Zhang Xiao-Fan, Luan Ming-Zhu, Yan Wei-Bin, Zhao Feng-Lan, Hou Yun, Hou Gui-Ge, Meng Qing-Guo
School of Pharmacy, Key Laboratory of Molecular Pharmacology and Drug Evaluation (Yantai University), Ministry of Education, Collaborative Innovation Center of Advanced Drug Delivery System and Biotech Drugs in Universities of Shandong, Yantai University, Yantai, 264005, PR China.
School of Pharmacy, The Key Laboratory of Prescription Effect and Clinical Evaluation of State Administration of Traditional Chinese Medicine of China, Binzhou Medical University, Yantai, 264003, PR China.
Eur J Med Chem. 2022 May 5;235:114322. doi: 10.1016/j.ejmech.2022.114322. Epub 2022 Mar 26.
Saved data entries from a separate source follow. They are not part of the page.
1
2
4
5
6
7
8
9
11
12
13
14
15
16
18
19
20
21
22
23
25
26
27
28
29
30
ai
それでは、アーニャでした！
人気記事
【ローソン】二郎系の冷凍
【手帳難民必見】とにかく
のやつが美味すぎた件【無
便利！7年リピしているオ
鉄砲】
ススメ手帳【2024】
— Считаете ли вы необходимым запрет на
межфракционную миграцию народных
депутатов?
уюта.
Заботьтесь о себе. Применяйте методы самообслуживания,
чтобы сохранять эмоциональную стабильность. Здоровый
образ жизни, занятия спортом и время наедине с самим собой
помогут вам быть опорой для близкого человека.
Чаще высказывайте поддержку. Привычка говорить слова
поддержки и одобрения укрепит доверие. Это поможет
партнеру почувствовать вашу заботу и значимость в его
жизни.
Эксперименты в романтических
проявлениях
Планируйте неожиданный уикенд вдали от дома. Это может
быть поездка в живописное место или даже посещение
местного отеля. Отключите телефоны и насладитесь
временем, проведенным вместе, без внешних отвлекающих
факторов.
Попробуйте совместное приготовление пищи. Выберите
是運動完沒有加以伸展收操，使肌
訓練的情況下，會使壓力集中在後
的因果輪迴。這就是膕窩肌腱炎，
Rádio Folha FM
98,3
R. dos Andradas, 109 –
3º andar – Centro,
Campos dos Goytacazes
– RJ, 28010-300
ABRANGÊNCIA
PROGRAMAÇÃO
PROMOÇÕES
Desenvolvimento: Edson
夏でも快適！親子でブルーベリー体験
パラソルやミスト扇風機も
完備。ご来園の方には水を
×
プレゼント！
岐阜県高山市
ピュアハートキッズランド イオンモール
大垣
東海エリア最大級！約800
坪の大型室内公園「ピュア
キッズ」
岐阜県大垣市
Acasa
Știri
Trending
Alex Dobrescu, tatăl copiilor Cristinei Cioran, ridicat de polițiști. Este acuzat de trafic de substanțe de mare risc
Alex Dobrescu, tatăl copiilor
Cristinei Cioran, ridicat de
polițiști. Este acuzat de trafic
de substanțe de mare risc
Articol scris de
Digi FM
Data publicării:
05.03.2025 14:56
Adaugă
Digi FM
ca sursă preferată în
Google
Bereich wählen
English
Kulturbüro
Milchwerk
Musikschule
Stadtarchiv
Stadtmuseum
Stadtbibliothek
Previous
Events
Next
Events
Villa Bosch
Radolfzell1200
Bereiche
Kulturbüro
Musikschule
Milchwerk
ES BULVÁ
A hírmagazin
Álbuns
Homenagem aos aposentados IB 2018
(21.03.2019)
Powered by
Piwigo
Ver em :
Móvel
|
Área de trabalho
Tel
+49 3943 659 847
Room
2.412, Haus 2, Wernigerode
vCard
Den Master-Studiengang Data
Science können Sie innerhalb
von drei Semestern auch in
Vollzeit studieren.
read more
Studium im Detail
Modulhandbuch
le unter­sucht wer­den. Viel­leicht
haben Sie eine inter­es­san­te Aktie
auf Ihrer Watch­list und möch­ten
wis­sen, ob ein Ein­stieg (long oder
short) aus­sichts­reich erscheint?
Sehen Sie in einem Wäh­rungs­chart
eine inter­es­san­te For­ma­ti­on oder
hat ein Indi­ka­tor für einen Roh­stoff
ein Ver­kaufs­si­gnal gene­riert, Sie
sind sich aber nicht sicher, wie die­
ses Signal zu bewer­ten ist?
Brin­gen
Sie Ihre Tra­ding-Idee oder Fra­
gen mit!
Neuroinflammation is an intricate process that is associated with both normal and pathological conditions. Microglia-mediated neuroinflammation is known to lead to various neurodegenerative and neurological disorders. A series of 3,4-dihydronaphthalen-1(2H)-one derivatives (1-15) and novel 5,6-dihydrobenzo[h]quinazolin-2-amine derivatives (16-30) were synthesized and characterized by various analytical methods, such as NMR and HRMS. All compounds were evaluated for toxicity, screened for their anti-neuroinflammatory properties, and investigated for the potential molecular mechanism of lipopolysaccharide (LPS) induction in BV2 microglia. Structure activity relationship analysis showed that compound 17 substituted by the 7-fluorine atom on the A-ring and the 3-methoxy on the D-ring had more potential anti-neuroinflammatory activity by inhibiting the secretion of cytokines TNF-α and IL-6. The results of western blotting assay showed that 17 significantly blocked the activation and phosphorylation of IκBα, significantly reduce the expression of NLRP3 inflammatory vesicle-associated proteins, and thus inhibit the activation of NF-κB pathway. Thus, compound 17 was demonstrated to be an excellent potential therapeutic agent for the treatment of neuroinflammation-related diseases.
神经炎症是一个复杂的过程,与正常和病理状况均相关。已知小胶质细胞介导的神经炎症会导致各种神经退行性疾病和神经疾病。合成了一系列3,4-二氢萘-1(2H)-酮衍生物(1-15)和新型5,6-二氢苯并[h]喹唑啉-2-胺衍生物(16-30),并通过多种分析方法(如核磁共振和高分辨质谱)进行了表征。对所有化合物进行了毒性评估,筛选了它们的抗神经炎症特性,并研究了脂多糖(LPS)诱导BV2小胶质细胞的潜在分子机制。构效关系分析表明,A环上被7-氟原子取代且D环上有3-甲氧基的化合物17通过抑制细胞因子TNF-α和IL-6的分泌具有更强的潜在抗神经炎症活性。蛋白质印迹分析结果表明,17显著阻断IκBα的激活和磷酸化,显著降低NLRP3炎性小体相关蛋白的表达,从而抑制NF-κB通路的激活。因此,化合物17被证明是治疗神经炎症相关疾病的一种极具潜力的治疗药物。